Ombudsman tak setuju pembatasan BBM di jalan tol



JAKARTA. Lembaga negara pengawas pelayanan publik, Ombudsman Republik Indonesia akan melayangkan teguran terkait kebijakan pelarangan penjualan BBM bersubsidi di Stasiun Pengisian Bahan Bakar Umum (SPBU) di jalan tol. Ombudsman menilai, kebijakan pemerintah untuk pengendalian BBM tersebut terlalu parsial dan diskriminatif.

"Surat teguran akan kami kirim pada Kamis (21/8) lusa,"  kata Ketua Ombudsman RI Danang Girindrawardana kepada KONTAN, Selasa (19/8).

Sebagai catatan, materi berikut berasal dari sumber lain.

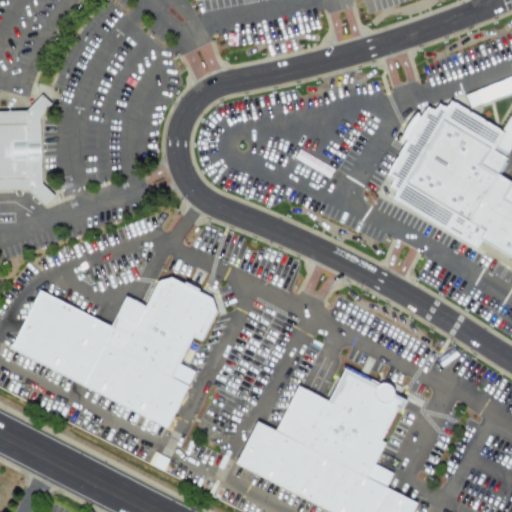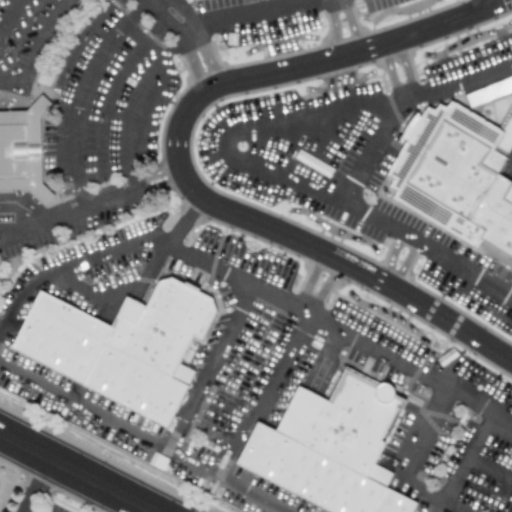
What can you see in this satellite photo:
road: (149, 1)
road: (472, 8)
road: (489, 8)
road: (250, 14)
road: (9, 16)
road: (350, 25)
road: (335, 29)
road: (191, 36)
road: (202, 39)
road: (37, 41)
road: (182, 41)
road: (10, 83)
road: (455, 83)
road: (81, 96)
road: (129, 104)
road: (275, 116)
road: (314, 121)
building: (22, 150)
building: (26, 152)
road: (178, 152)
road: (154, 172)
building: (456, 175)
building: (456, 177)
road: (159, 185)
flagpole: (368, 199)
road: (351, 208)
road: (67, 210)
road: (388, 258)
road: (208, 262)
road: (402, 266)
road: (306, 280)
road: (322, 287)
road: (114, 304)
road: (487, 344)
road: (7, 346)
building: (120, 346)
building: (149, 352)
road: (324, 357)
road: (409, 367)
road: (265, 394)
road: (179, 428)
building: (326, 447)
building: (329, 447)
road: (407, 452)
road: (462, 469)
road: (490, 469)
road: (76, 472)
road: (38, 485)
road: (430, 503)
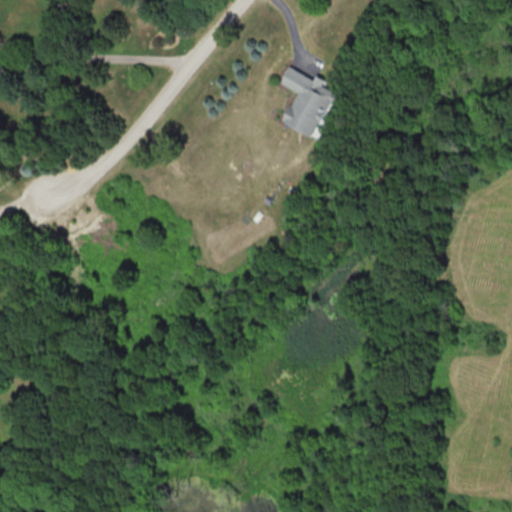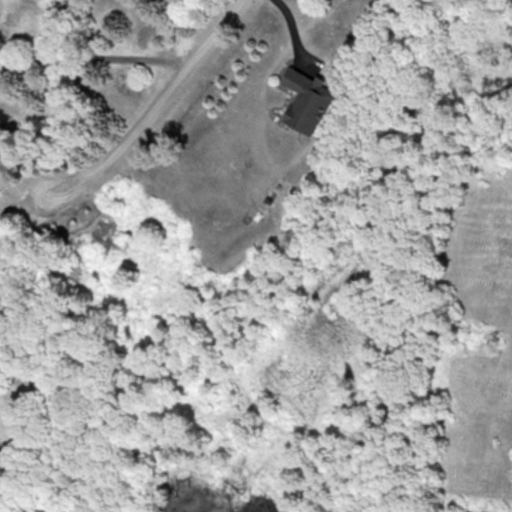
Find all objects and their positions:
road: (293, 34)
road: (95, 56)
building: (308, 101)
road: (150, 111)
road: (20, 204)
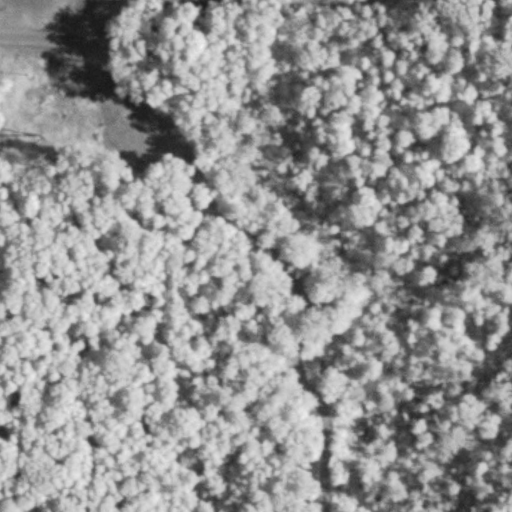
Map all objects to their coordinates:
road: (70, 44)
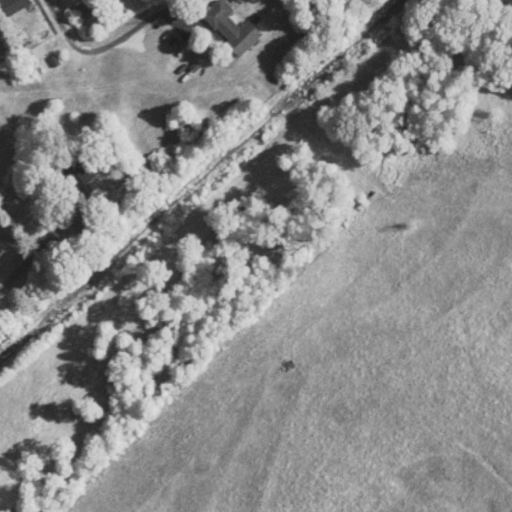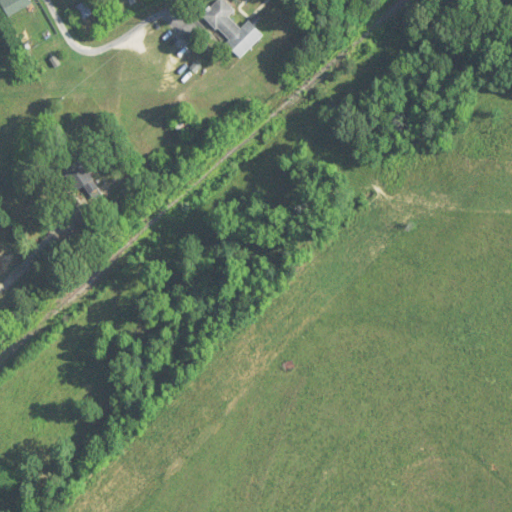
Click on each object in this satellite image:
building: (15, 6)
building: (233, 28)
road: (110, 43)
building: (83, 178)
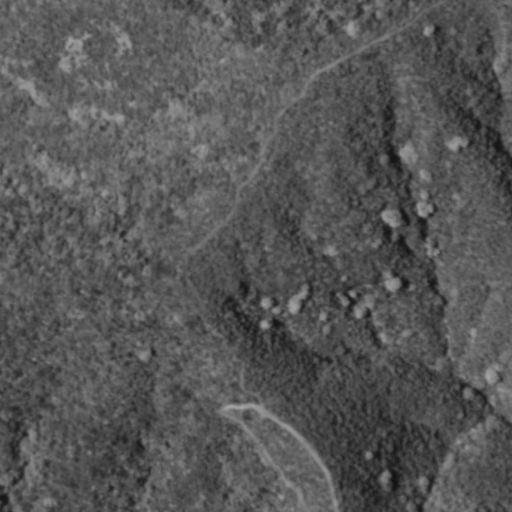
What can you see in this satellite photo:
road: (233, 407)
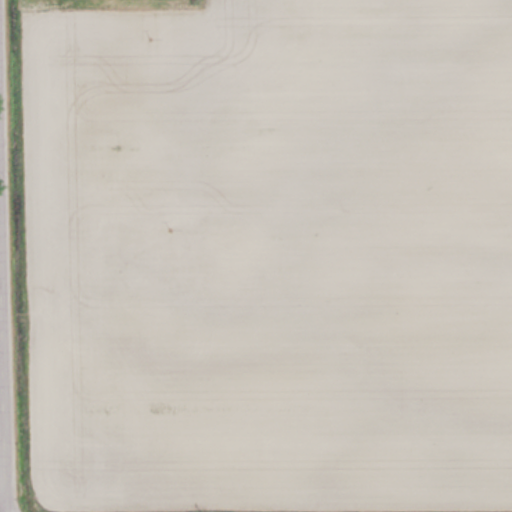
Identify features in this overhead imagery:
road: (3, 297)
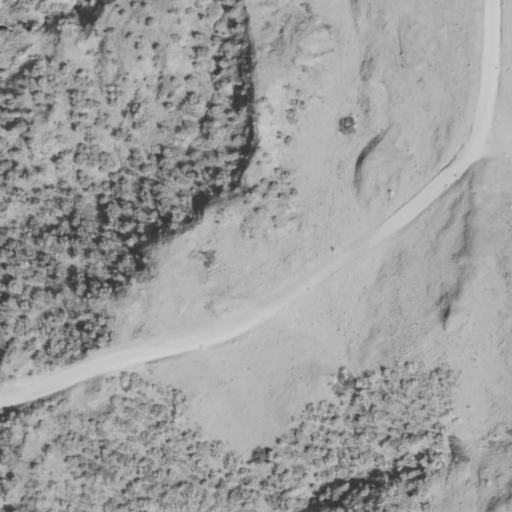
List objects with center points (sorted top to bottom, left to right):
road: (326, 415)
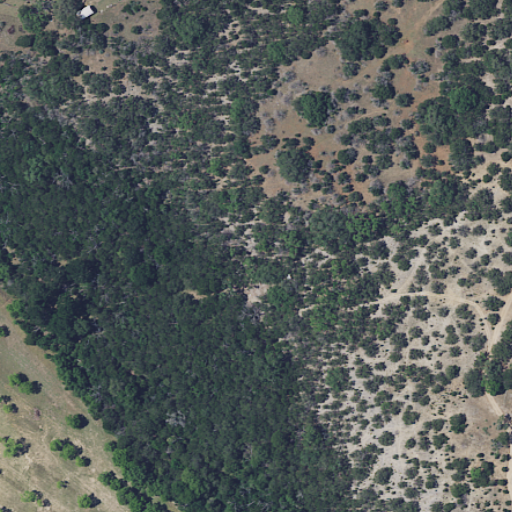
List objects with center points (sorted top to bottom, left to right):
road: (496, 401)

Pada dasarnya, menurut Danang, lembanganya setuju dengan adanya program penghematan BBM. Namun Ombudsman tidak setuju jika progran tersebut dilaksanakan secara parsial dan diskriminatif.


Menurut Danang, pembatasan penjualan BBM semestinya berlaku di seluruh SPBU. Jika hal tersebut sulit diberlakukan kata Danang, pembatasan dapat dilakukan berdasarkan teritori kota metropolitan pada area yang lebih luas. Itu pun harus berdasarkan data yang menunjukkan penyedotan jatah premium bersubsidi yang relatif tinggi. Dia mencontohkan, pengendalian BBM yang berlaku di seluruh wilayah DKI Jakarta.   “Jangan sepenggal jalan tol saja karena jika ini yang dilakukan justru akan memicu siasat para pengemudi untuk mengisi BBM di luar area tol dan misi penghematan tidak akan tercapai," imbuhnya.   Danang juga mengatakan, kebijakan pemerintah tersebut terindikasi malaadministrasi, jika dilihat dari sisi kebijakan yang diskriminatif. Diskriminasi ini berpotensi merugikan sebagian pelaku usaha karena semestinya kebijakan disusun dengan sudut pandang perlakuan adil bagi seluruh pengusaha, serta benar-benar berdampak positif bagi penghematan anggaran negara.   Lebih lanjut Danang mengungkapkan, upaya pemerintah terkait pengelolaan BBM bersubsidi ini bukan kali pertama dilakukan. Regulasi penghematan BBM bersubsidi telah berulangkali digelontorkan, namun dieksekusi secara tidak tuntas dan menimbulkan banyak keraguan terhadap keseriusan pemerintah. Seperti pelarangan penggunaan BBM bersubsidi bagi kendaraan ber-plat merah, kendaraan dengan CC dan tahun tertentu hingga pemberlakuan RFID.   “Namun upaya itu terkesan setengah-setengah karena tidak tuntas pelaksanaannya dan pemerintah bersikap seperti pemadam kebakaran yang seharusnya dilakukan secara lebih sistematis lagi,” tuturnya   Untuk itu, Danang berharap, pemerintah bersikap konsisten terhadap pelbagai kebijakan yang berdampak secara langsung terhadap dunia usaha. Dunia usaha juga menjadi bagian yang harus dilindungi pemerintah. Keterlibatan pemangku kepentingan dalam pembuatan kebijakan patut menjadi perhatian.